§ Instructions to follow
Each entry below is to be restated word for word, with no pictures carried over.

Extracted data entries:
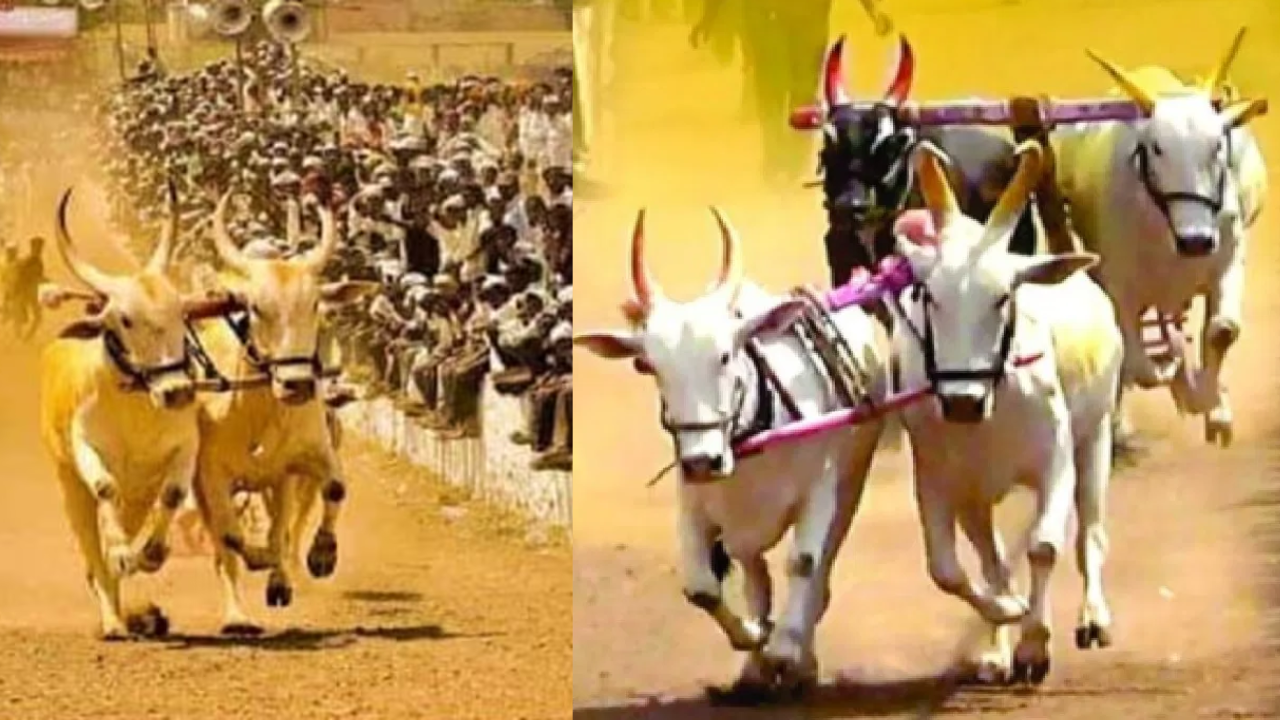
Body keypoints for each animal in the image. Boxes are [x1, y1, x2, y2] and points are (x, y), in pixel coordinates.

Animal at [576, 206, 885, 696]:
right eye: (649, 365)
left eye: (725, 355)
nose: (703, 461)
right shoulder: (695, 502)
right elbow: (702, 588)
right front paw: (756, 638)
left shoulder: (821, 489)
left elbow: (804, 563)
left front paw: (785, 651)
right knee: (757, 579)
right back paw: (755, 667)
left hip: (852, 480)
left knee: (819, 576)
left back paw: (797, 659)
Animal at [890, 140, 1121, 681]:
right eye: (928, 294)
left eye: (1003, 296)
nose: (961, 401)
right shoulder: (941, 482)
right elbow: (952, 571)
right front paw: (1009, 615)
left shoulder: (1055, 461)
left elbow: (1043, 547)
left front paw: (1035, 645)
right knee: (992, 560)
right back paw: (997, 646)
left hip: (1095, 437)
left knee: (1091, 536)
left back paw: (1094, 618)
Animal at [1049, 28, 1269, 445]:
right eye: (1155, 147)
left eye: (1218, 144)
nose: (1196, 240)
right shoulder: (1120, 287)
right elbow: (1139, 364)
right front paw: (1177, 380)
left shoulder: (1229, 260)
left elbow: (1221, 331)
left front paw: (1212, 406)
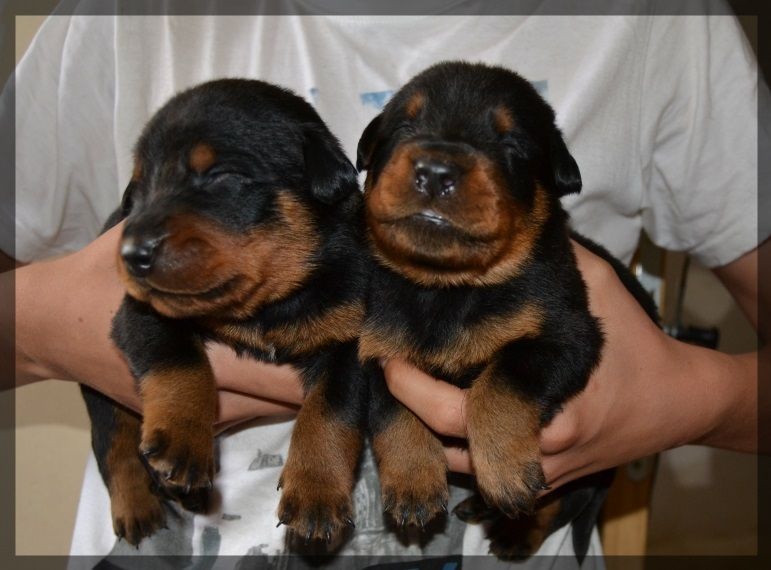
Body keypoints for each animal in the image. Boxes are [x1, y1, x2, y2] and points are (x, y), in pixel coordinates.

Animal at [79, 77, 370, 544]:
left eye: (222, 177)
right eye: (139, 191)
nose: (130, 253)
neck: (265, 306)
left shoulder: (350, 339)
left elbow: (330, 411)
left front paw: (317, 490)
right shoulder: (139, 315)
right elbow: (181, 364)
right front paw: (182, 440)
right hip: (100, 389)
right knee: (115, 443)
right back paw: (138, 506)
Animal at [356, 60, 656, 556]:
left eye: (510, 144)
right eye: (404, 127)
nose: (435, 172)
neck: (447, 288)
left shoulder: (568, 334)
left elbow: (499, 382)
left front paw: (506, 475)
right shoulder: (373, 349)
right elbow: (392, 408)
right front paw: (414, 480)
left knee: (567, 501)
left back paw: (516, 531)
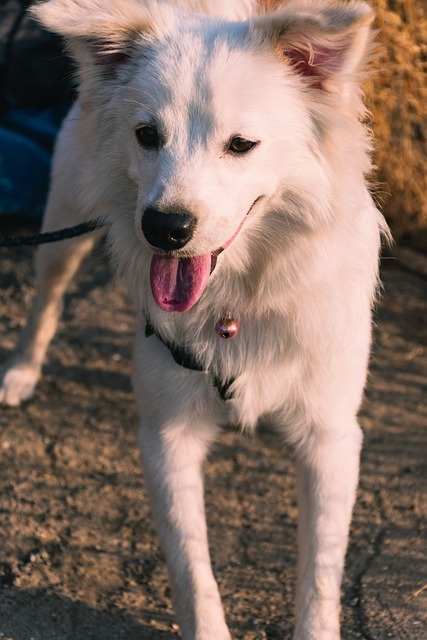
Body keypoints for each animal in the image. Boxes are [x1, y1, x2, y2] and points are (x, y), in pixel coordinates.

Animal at [0, 1, 388, 640]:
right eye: (147, 136)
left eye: (242, 144)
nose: (165, 227)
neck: (239, 300)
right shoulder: (167, 437)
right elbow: (191, 568)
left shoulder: (330, 439)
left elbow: (320, 577)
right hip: (63, 226)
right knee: (47, 299)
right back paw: (21, 372)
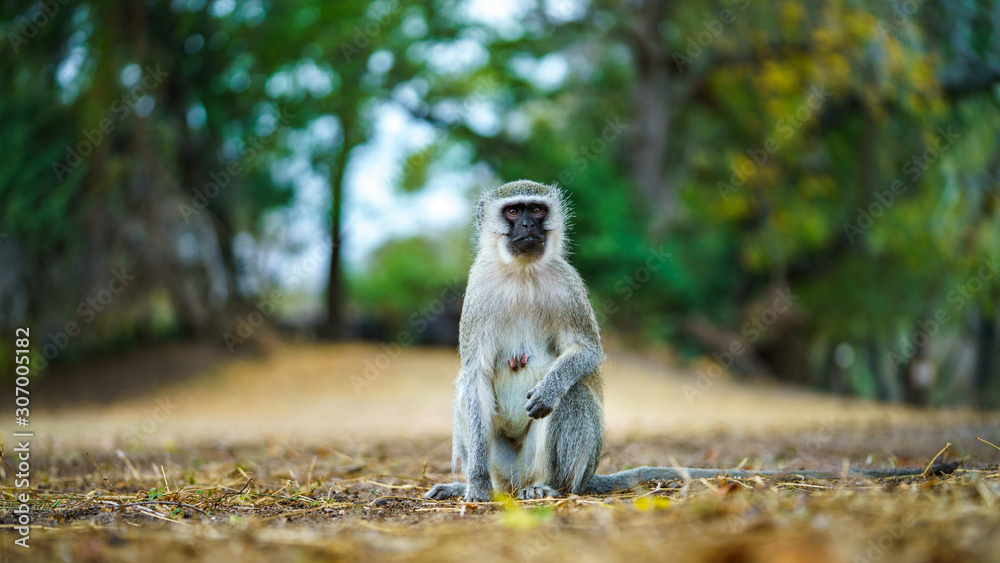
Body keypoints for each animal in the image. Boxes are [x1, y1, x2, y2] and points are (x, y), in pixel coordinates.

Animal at [424, 180, 960, 503]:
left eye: (537, 211)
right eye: (514, 212)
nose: (528, 227)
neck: (523, 273)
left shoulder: (569, 285)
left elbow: (585, 355)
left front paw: (551, 387)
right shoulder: (478, 291)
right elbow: (474, 375)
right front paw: (471, 485)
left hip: (565, 466)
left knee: (571, 401)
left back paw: (547, 488)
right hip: (505, 465)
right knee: (465, 393)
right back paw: (479, 484)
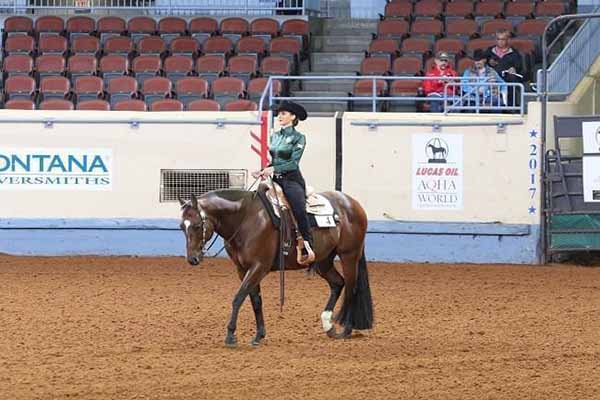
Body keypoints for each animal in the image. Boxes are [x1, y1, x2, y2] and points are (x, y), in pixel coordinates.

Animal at [179, 188, 376, 346]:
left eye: (197, 225)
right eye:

§ Result for this task
Body keypoints for each animal in the image. Boxes are [x1, y1, x2, y2] and points are (x, y), in pixel coordinates.

Animal at [576, 206, 885, 696]:
right eye: (649, 365)
left eye: (725, 355)
nose: (703, 461)
right shoulder: (695, 502)
right elbow: (702, 588)
right front paw: (756, 638)
left shoulder: (821, 489)
left elbow: (804, 563)
left front paw: (785, 651)
right knee: (757, 579)
right back paw: (755, 667)
left hip: (852, 480)
left knee: (819, 576)
left back paw: (797, 659)
Animal at [890, 140, 1121, 681]:
right eye: (928, 294)
left eye: (1003, 296)
nose: (961, 401)
right shoulder: (941, 482)
right elbow: (952, 571)
right front paw: (1009, 615)
left shoulder: (1055, 461)
left elbow: (1043, 547)
left front paw: (1035, 645)
right knee: (992, 560)
right back paw: (997, 646)
left hip: (1095, 437)
left knee: (1091, 536)
left back paw: (1094, 618)
Animal at [1049, 28, 1269, 445]:
right eye: (1155, 147)
left eye: (1218, 144)
nose: (1196, 240)
right shoulder: (1120, 287)
right elbow: (1139, 364)
right front paw: (1177, 380)
left shoulder: (1229, 260)
left elbow: (1221, 331)
left front paw: (1212, 406)
Body keypoints for each animal in the image. Boxes are [x1, y1, x2, y2] and points are (x, y), in pixel coordinates.

Animal at [79, 77, 370, 544]:
left eye: (222, 177)
right eye: (139, 191)
nose: (130, 253)
neck: (265, 306)
left shoulder: (350, 339)
left elbow: (330, 411)
left front paw: (317, 490)
right shoulder: (139, 315)
right elbow: (181, 364)
right front paw: (182, 440)
right hip: (100, 389)
right knee: (115, 443)
right back paw: (138, 506)
Animal at [356, 60, 656, 556]:
left eye: (510, 144)
right eye: (404, 127)
nose: (435, 172)
neck: (447, 288)
left shoulder: (568, 334)
left elbow: (499, 382)
left front paw: (506, 475)
right shoulder: (373, 349)
right elbow: (392, 408)
right front paw: (414, 480)
left knee: (567, 501)
left back paw: (516, 531)
Body keypoints for each animal in the image. Boxes are [x1, y1, x2, y2] and points are (x, y), in pixel coordinates.

Animal at [0, 1, 388, 640]:
right eye: (147, 136)
left eye: (242, 144)
nose: (165, 227)
neck: (239, 300)
right shoulder: (167, 437)
right elbow: (191, 568)
left shoulder: (330, 439)
left elbow: (320, 577)
right hip: (63, 226)
right knee: (47, 299)
right back paw: (21, 372)
Body keypoints for each animal in the image. Boxes are [x1, y1, x2, y2] and points are (x, y), in pixel coordinates.

Animal at [424, 180, 960, 503]:
left eye: (537, 211)
right eye: (514, 212)
nose: (528, 227)
neck: (523, 273)
left shoulder: (569, 285)
left elbow: (585, 355)
left front paw: (551, 387)
right shoulder: (478, 291)
right elbow: (474, 375)
right front paw: (471, 485)
left hip: (565, 466)
left knee: (571, 401)
left back paw: (547, 488)
right hip: (505, 465)
right knee: (465, 393)
right back paw: (479, 484)
Body keypoints for each animal in the image. Boxes are [x1, y1, x2, y2] and points are (x, y), in pixel coordinates.

Animal at [179, 188, 376, 346]:
left eye: (197, 225)
right eye:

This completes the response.